• [引用文]:
○ ○ ○ ○ ○ ○ ○

そこで、Secretiveを使用することで、TouchIDを使用して署名できるようになるので、かなり楽になります。鍵の管理なども簡単になるのでおすすめです。
Secretiveのインストール
Homebrewを使用して簡単にインストールできます。
brew install secretive
Secretiveの起動
インストールされると現時点では/Applications/Secretive.appにアプリが配置されるのでそれを開きます。
open /Applications/Secretive.app
初回起動時は以下のような画面になります。

上から順番にチェックをつけていけばセットアップは完了です。
Secretiveで鍵の作成
初回起動時の連携の設定を開くと連携できるものが表示されるので、
Gitの署名を開き、シークレットを新規作成をクリックします。
鍵の種類はecdsa-sha2-nistp256が使用されます。
作成すると以下のように表示されます↓

Gitの設定
次に作成した鍵を使用して署名するよう設定します。
Gitの署名タブにも設定が表示されているので、それに従いながらやっていきます。
~/.gitconfigの設定
皆様お好きなエディタvimを使用して開きます。
vim ~/.gitconfig
追加する設定は以下です。(実際にはSecretiveに表示されているもを参照してください)
既に同じ項目で設定が記述されていれば追記する形で追加します。
[user]
# 公開鍵のパスを設定
signingkey = /Users/user/Library/Containers/com.maxgoedjen.Secretive.SecretAgent/Data/PublicKeys/{公開鍵名}.pub
[commit]
# gpgsignを有効化
gpgsign = true
[gpg]
# ssh鍵による署名
format = ssh
[gpg "ssh"]
# allowedSignersFileのパス
allowedSignersFile = ~/.gitallowedsigners
~/.gitallowedsignersの設定
.gitallowedsignersは任意の名前、場所に設定できます(.gitconfigで場所の指定が可能な為)
Secretiveに表示されている~/.gitallowedsignersの設定をそのまま記述します。
echo "integrations_configure_using_email_placeholder {公開鍵の中身}" > ~/.gitallowedsigners
環境変数の設定
環境変数のSSH_AUTH_SOCKを使用してエージェントを経由する必要があるので設定します。
自身の使用しているシェルの設定に追記します。
エージェントのパスはSecretiveの画面から取得できます。

○ ○ ○ ○ ○ ○ ○

• [取り組む課題]:
**A)** 引用文のうち、「上から順番にチェックをつけていけばセットアップは完了です。」から「皆様お好きなエディタvimを使用して開きます。」までを、後者も含めてそのまま書き出しなさい。
**B)** 引用文によると、Secretiveで鍵を作成したときに使用される鍵の種類は何か。
資料は参照しなくても解ける。

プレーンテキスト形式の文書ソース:
○ ○ ○ ○ ○ ○ ○

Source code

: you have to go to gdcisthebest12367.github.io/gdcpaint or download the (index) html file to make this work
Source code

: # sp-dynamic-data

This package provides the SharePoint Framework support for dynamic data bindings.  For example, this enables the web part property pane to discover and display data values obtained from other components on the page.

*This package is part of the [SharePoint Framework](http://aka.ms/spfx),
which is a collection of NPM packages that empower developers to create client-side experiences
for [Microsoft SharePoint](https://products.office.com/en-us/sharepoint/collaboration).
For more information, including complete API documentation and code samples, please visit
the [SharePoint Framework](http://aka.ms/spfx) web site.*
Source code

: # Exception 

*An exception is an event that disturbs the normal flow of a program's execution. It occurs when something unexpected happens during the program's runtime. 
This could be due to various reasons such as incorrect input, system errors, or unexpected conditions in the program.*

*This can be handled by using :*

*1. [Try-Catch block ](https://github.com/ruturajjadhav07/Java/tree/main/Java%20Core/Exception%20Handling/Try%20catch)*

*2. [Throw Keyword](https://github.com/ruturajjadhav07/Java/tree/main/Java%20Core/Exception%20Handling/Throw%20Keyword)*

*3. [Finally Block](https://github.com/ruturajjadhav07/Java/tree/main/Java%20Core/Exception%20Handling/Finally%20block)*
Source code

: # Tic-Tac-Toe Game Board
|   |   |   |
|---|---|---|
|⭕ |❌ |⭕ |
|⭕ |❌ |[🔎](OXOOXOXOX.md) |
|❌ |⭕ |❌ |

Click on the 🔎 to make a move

○ ○ ○ ○ ○ ○ ○

• [解答例]:
**A)**
上から順番にチェックをつけていけばセットアップは完了です。
Secretiveで鍵の作成
初回起動時の連携の設定を開くと連携できるものが表示されるので、
Gitの署名を開き、シークレットを新規作成をクリックします。
鍵の種類はecdsa-sha2-nistp256が使用されます。
作成すると以下のように表示されます↓

Gitの設定
次に作成した鍵を使用して署名するよう設定します。
Gitの署名タブにも設定が表示されているので、それに従いながらやっていきます。
~/.gitconfigの設定
皆様お好きなエディタvimを使用して開きます。

**B)** ecdsa-sha2-nistp256